As can well be appreciated, the simplified example of FIG. 1 can be a never-ending process, as the search expands to neighbors of neighbors of neighbors, ad infinitum, and as the search identifies already processed devices as neighbors of their neighbors. Most, if not all, auto-discovery processes have means for terminating the auto-discovery process, limiting the scope of the neighbor discovery, and so on. Common auto-discovery programs maintain a list of previously-processed devices, and either avoid adding the device to the list 101 or avoiding the discovery process 120-150 if the device has previously been processed.
Preferably, the network administrator is provided the opportunity to create explicit lists for inclusion and/or exclusion based on the address of the device, the type of device, the vendor of the device, the protocol used, and so on. These lists may be enforced as each device is received from the list 101, or before each neighbor device is added to the list 101.
The scope of neighbor discovery process is also typically controlled by specifying a hop-limit relative to a specified device or set of devices, a hop being a logical connection between two devices, without an intervening logical device. Neighbors beyond the hop limit from the specified device are excluded from the list 101, or excluded from the discovery process 120-150.
Although avoiding duplicate processing and using inclusion/exclusion lists and hop limits substantially improves the performance of an auto discovery process, such a process can often require hours or days for medium to large scale networks, and the results are rarely complete. Often, when traffic demands are high, responses to SNMP queries are not sent, because providing a response to an SNMP query is typically given a fairly low priority among the tasks that a device is expected to perform. Thus, not every device on the undiscovered device list may, in fact, be absent from the network.
In like manner, the identification of each of a device's neighbors is also not a determinative process. In some cases, the search for a neighbor of a device includes using vendor-proprietary neighbor discovery protocols that ignore devices provided from other vendors. Similarly, neighbors identified in routing tables and the like may be based on stale or inaccurate information.
Repeatedly running the auto-discovery process will not necessarily improve the accuracy or completeness of the resultant discovered and undiscovered lists, as the causes of the errors, such as lack of response due to traffic demands, or the use of outdated information will vary over time, affecting different devices at different times.
It would be advantageous to be able to improve the accuracy and completeness of the results of the auto-discovery process. It would also be advantageous to be able to achieve this improvement in an efficient manner. It would also be advantageous to be able to customize the improvement process for different types of networks. It would also be advantageous to be able to target the discovery process to particular segments of a network.

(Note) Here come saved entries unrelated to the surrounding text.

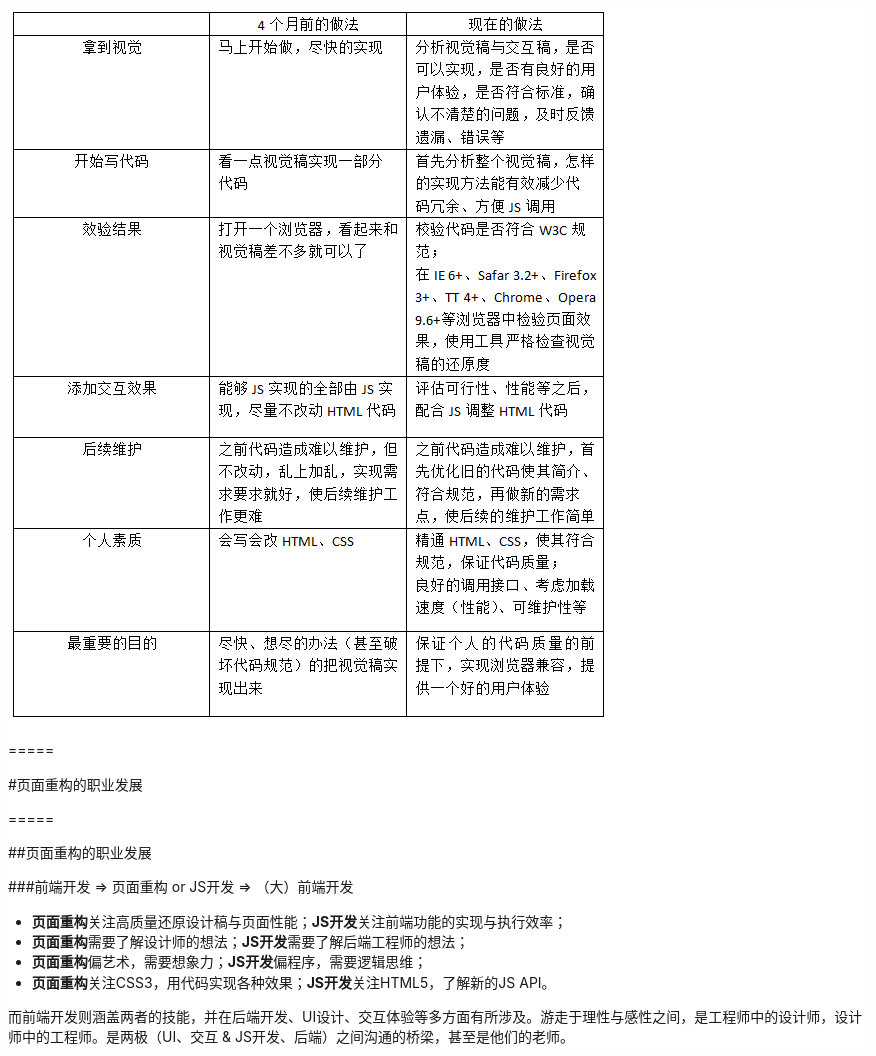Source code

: ![一个重构MM的4个月的变化](res/experience.png "一个重构MM的4个月的变化")

=====

#页面重构的职业发展

=====

##页面重构的职业发展

###前端开发 => 页面重构 or JS开发 => （大）前端开发

- **页面重构**关注高质量还原设计稿与页面性能；**JS开发**关注前端功能的实现与执行效率；
- **页面重构**需要了解设计师的想法；**JS开发**需要了解后端工程师的想法；
- **页面重构**偏艺术，需要想象力；**JS开发**偏程序，需要逻辑思维；
- **页面重构**关注CSS3，用代码实现各种效果；**JS开发**关注HTML5，了解新的JS API。

而前端开发则涵盖两者的技能，并在后端开发、UI设计、交互体验等多方面有所涉及。游走于理性与感性之间，是工程师中的设计师，设计师中的工程师。是两极（UI、交互 & JS开发、后端）之间沟通的桥梁，甚至是他们的老师。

These advantages, and others, can be realized by a method and system configured to improve the results of an auto-detection of network devices based on the causes of detection failures in preceding runs of the auto-detection process. As each device that is believed to be in the network is found to be undiscovered, the identification of the device and information regarding the cause(s) of non-discovery are stored. Prior to the next auto-detection run, one or more of the discovery parameters are modified, based on the causes associated with the undiscovered devices. The extent to which the discovery parameters are modified is preferably based on the apparent stability of the network, or upon the detection of changes to the network.
Throughout the drawings, the same reference numerals indicate similar or corresponding features or functions. The drawings are included for illustrative purposes and are not intended to limit the scope of the invention.